Another possibility is scrapping those games or moving some of them inside a Las Vegas pod of sorts.
But, again, Reynolds said all that remains up in the air.
“It’s gonna have to be sorted out quickly, and everything is on the table as far as moving games back, maybe getting new games, etc.,” Reynolds said via text message after the Pac-12’s decision was reached. “Sort of depends when the Pac-12 games take place, which I don’t know yet.
“It’s possible we do pods, but it’s also possible we don’t do any. It’s too early to know. We have contracts we have to work around.”
That sort of landscape was exactly what Dan Gavitt, the NCAA’s senior vice president for basketball, indicated that he expected last week after the NCAA announced that schools will effectively be starting two weeks after their original Nov. 10 date and with four fewer games.
“I’m not sure we know exactly how it’s gonna work itself out,” Gavitt told the Star. “What we know is now there are two weeks of potential games that are no longer in the window of permissible dates. Those games will either have to be canceled altogether or potentially rescheduled after Nov. 25. The basketball committee did recommend a minimum of four nonconference games, but they don’t have the authority to mandate that.”
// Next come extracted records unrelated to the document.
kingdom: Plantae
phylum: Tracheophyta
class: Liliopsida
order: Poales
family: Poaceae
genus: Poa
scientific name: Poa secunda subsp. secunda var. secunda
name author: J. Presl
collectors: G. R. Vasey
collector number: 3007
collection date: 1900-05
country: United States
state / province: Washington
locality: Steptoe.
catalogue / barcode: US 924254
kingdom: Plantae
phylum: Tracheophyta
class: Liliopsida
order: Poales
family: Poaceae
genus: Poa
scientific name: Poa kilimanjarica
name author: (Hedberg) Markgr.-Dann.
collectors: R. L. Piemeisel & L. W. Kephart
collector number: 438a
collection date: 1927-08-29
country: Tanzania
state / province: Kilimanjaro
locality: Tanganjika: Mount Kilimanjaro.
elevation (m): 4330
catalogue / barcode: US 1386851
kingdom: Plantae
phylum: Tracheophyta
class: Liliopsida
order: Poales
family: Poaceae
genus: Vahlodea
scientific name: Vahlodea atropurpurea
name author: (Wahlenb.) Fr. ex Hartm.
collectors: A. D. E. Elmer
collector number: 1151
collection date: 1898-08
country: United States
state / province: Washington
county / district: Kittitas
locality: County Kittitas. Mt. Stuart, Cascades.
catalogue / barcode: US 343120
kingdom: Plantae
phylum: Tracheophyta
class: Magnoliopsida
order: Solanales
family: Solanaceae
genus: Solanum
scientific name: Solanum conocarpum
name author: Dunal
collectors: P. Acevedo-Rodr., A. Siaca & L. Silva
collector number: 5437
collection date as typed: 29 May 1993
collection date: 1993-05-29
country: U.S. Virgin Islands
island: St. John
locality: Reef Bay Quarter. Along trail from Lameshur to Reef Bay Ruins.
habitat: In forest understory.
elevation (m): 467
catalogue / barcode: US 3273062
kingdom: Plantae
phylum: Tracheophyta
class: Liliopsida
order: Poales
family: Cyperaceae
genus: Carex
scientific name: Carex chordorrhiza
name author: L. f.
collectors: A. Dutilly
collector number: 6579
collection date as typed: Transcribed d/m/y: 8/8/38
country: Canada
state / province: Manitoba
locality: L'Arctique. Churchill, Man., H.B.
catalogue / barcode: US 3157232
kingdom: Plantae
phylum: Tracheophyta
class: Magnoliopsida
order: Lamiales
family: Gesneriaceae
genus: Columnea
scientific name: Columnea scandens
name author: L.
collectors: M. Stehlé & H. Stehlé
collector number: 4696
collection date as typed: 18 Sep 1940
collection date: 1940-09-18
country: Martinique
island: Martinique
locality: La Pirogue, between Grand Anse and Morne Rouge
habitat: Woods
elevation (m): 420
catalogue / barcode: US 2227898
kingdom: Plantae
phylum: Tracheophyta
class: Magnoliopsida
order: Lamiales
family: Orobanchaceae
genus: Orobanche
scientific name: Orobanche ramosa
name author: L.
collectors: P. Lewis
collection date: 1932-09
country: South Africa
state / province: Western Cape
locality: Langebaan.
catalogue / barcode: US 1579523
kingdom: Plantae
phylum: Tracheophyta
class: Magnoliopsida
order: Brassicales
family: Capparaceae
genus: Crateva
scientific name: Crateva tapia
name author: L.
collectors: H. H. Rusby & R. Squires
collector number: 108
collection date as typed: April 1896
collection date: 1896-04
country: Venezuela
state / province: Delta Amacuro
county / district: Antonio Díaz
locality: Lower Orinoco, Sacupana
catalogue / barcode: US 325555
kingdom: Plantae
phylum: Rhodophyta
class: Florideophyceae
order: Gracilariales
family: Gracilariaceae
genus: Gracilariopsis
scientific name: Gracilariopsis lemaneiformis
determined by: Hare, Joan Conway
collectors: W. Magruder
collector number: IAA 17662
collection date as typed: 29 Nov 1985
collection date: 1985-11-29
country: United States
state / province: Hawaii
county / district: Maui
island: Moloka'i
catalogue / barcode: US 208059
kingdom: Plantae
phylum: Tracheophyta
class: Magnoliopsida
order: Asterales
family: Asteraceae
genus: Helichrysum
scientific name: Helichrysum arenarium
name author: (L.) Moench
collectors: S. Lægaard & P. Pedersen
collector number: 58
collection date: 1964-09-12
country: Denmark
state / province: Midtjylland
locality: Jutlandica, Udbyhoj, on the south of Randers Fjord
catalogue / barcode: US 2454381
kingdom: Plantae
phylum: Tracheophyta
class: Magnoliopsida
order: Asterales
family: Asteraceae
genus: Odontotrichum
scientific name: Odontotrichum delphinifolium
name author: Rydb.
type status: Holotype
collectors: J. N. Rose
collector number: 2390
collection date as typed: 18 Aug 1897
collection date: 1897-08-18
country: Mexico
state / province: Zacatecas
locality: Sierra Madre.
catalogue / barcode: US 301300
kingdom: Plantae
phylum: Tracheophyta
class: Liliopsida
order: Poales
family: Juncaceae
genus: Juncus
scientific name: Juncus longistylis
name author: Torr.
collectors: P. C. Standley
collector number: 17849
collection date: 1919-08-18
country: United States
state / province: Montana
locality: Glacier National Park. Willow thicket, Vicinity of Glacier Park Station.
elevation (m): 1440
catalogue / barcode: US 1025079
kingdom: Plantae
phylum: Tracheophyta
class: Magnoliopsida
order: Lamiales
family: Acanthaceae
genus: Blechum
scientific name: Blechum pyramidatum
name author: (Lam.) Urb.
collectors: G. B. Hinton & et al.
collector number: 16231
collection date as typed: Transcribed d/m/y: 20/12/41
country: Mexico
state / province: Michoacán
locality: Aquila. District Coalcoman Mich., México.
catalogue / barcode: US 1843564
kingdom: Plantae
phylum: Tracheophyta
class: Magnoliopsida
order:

But, no matter how it all works out, Arizona and its Pac-12 cousins learned one thing Thursday: They’re in, for all of it.
UA coach Sean Miller said in a statement that his program was “grateful for the opportunity to compete in a 2020-21 college basketball season” and to prepare for it.
A similar sentiment was likely traveling around rest of the league Thursday.
“What I can tell you is our basketball coaches and ops people are hustling around now trying to get in line with what is best,” Anderson said. “We’re just excited that they have that opportunity now to really work those things out. And we’re gonna get up and get playing some basketball.”